─── RECORDS SHOWN

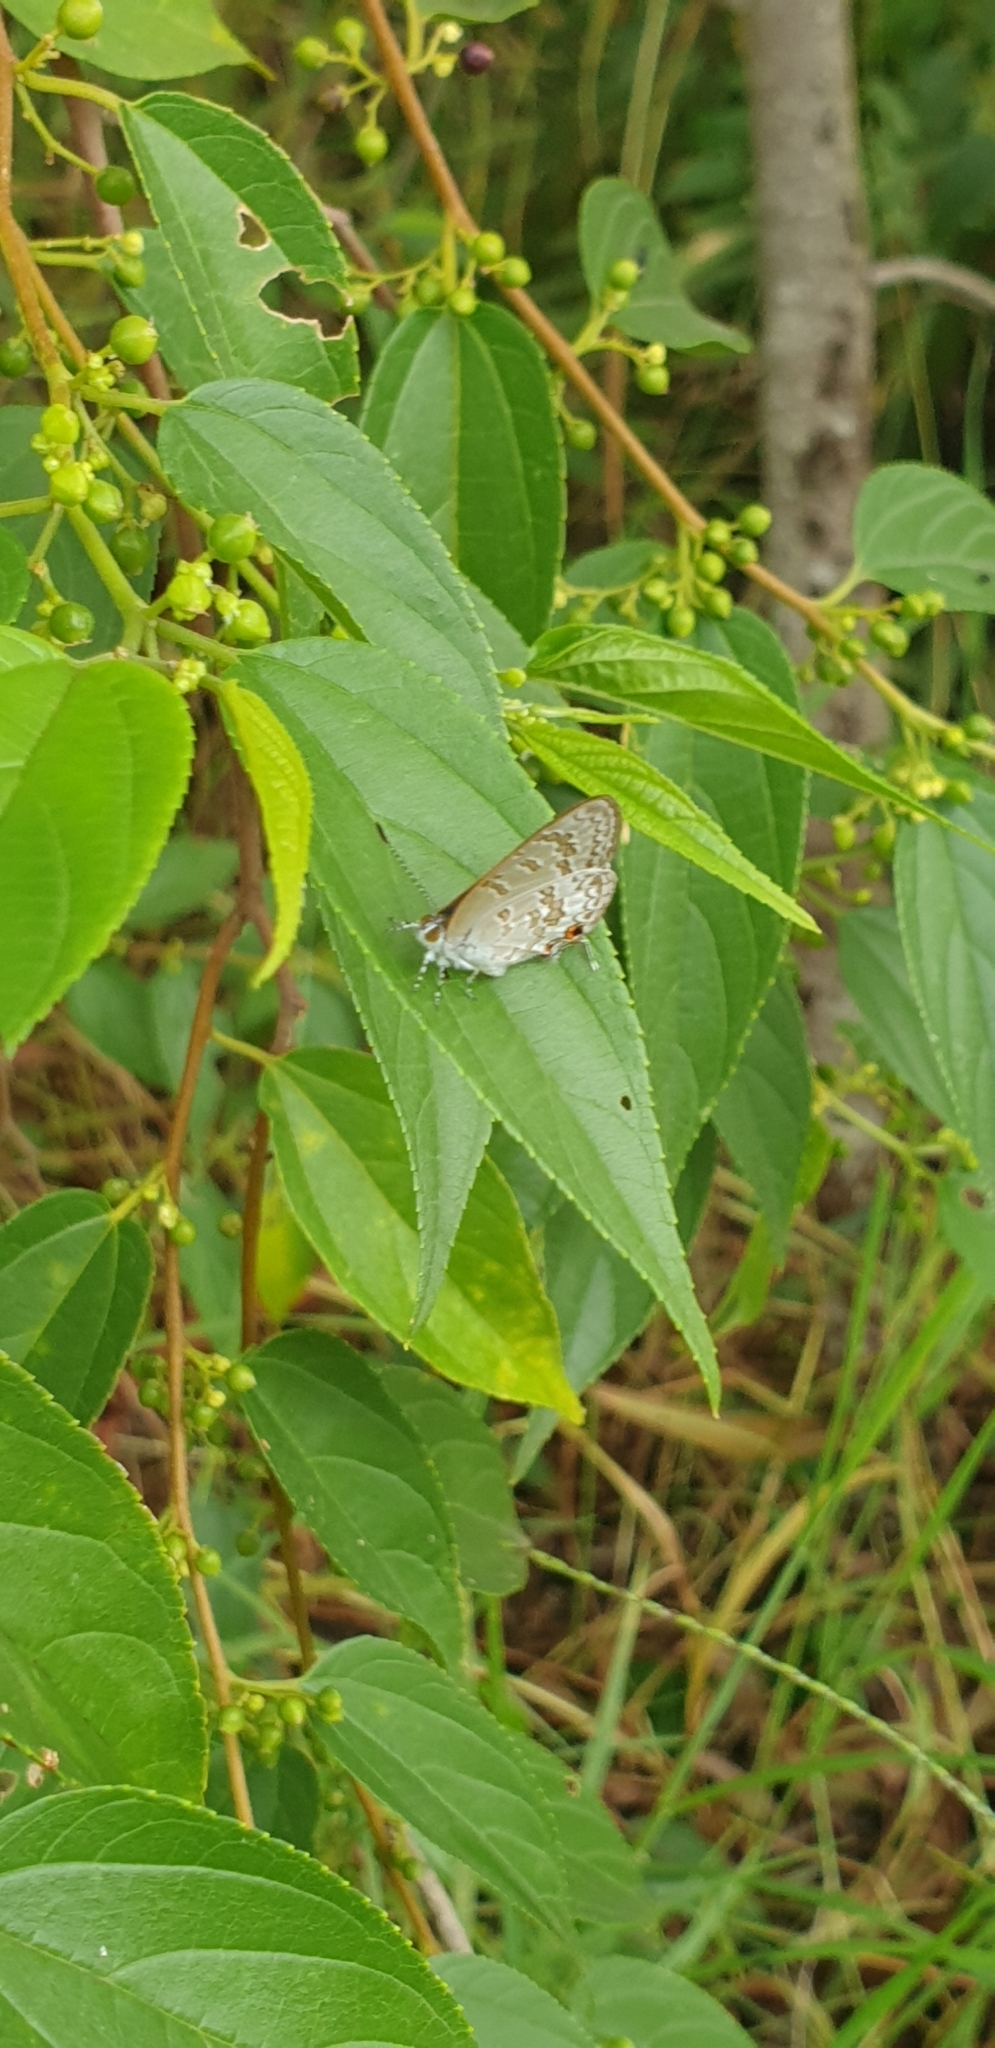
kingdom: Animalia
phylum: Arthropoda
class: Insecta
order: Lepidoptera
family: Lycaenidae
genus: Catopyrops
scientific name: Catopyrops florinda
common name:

──────

Copy the lines above word for word, leaving out the picture.

kingdom: Animalia
phylum: Arthropoda
class: Insecta
order: Lepidoptera
family: Lycaenidae
genus: Catopyrops
scientific name: Catopyrops florinda
common name:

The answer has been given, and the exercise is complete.